EXERCISE TASKS –
(1) Reproduce the Ariel Conn biography word for word, from "I started out" through "IEEE Standards Association.", inclusive.
(2) In the Ariel Conn biography, what position did the writer hold at astrology.com?

Ariel Conn, the person behind ScienceGhost
In my professional life, I run a consultancy where I deal with ethical, legal, and technical issues around autonomous weapons, and I work with a variety of organizations that are trying to prevent catastrophic and existential risks, especially those associated with artificial intelligence, climate change, and nuclear weapons. I was listed as one of 2023’s 100 Brilliant Women in AI Ethics.
I started out my career life with a degree in English and I worked in marketing and advertising for a few years, which included creating a “got milk?” commercial and serving as the managing editor at astrology.com. I ended up going back to school for degrees in physics and geophysics, and after a brief stint as a seismologist, I merged my backgrounds to become a science communicator.

Over the years, I’ve interned or worked with such organizations as NASA, the Idaho National Laboratory, the National Energy Technology Laboratory, Virginia Tech, the Future of Life Institute, MIT, the Association for the Advancement
of Artificial Intelligence, and the IEEE Standards Association.

EXCERPTED RECORDS –
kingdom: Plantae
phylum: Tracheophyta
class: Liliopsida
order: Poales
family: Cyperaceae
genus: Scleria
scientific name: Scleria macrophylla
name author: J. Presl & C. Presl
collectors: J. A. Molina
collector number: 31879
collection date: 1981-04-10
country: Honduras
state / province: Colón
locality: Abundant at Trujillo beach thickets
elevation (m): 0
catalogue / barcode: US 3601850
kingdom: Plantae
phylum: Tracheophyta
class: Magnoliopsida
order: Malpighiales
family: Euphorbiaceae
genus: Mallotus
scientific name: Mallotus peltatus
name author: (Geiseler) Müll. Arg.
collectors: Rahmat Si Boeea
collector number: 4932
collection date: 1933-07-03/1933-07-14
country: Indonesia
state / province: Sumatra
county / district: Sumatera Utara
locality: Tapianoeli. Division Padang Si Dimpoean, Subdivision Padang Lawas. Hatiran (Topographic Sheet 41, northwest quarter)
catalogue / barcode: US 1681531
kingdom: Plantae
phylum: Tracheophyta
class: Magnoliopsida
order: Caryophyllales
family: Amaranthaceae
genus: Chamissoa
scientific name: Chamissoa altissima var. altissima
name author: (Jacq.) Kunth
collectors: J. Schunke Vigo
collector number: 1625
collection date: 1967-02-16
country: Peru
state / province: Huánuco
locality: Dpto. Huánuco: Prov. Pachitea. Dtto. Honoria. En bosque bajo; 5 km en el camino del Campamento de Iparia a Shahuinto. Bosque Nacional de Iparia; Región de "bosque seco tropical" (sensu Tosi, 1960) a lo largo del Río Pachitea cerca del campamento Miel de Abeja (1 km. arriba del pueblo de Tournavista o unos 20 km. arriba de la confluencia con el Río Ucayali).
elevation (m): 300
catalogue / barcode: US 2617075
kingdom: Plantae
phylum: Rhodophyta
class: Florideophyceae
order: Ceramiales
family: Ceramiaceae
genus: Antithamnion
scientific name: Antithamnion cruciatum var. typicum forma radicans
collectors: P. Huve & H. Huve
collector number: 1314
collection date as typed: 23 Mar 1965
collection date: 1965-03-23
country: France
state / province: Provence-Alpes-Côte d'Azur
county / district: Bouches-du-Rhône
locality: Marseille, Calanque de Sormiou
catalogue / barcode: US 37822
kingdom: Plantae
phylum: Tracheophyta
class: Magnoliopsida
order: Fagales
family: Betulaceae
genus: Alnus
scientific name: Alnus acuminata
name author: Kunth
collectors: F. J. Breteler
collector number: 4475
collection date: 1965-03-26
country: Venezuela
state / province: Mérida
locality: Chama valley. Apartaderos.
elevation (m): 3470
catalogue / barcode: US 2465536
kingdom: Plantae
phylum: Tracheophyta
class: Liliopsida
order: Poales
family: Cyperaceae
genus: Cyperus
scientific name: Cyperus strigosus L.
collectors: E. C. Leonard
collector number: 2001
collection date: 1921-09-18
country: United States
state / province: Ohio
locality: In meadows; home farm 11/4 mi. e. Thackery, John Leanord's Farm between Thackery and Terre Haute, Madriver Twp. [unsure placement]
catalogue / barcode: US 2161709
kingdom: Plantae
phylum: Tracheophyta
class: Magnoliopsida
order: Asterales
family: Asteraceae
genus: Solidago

ANSWERS FOR THIS EXERCISE –
(1)
I started out my career life with a degree in English and I worked in marketing and advertising for a few years, which included creating a “got milk?” commercial and serving as the managing editor at astrology.com. I ended up going back to school for degrees in physics and geophysics, and after a brief stint as a seismologist, I merged my backgrounds to become a science communicator.

Over the years, I’ve interned or worked with such organizations as NASA, the Idaho National Laboratory, the National Energy Technology Laboratory, Virginia Tech, the Future of Life Institute, MIT, the Association for the Advancement
of Artificial Intelligence, and the IEEE Standards Association.

(2) Managing editor.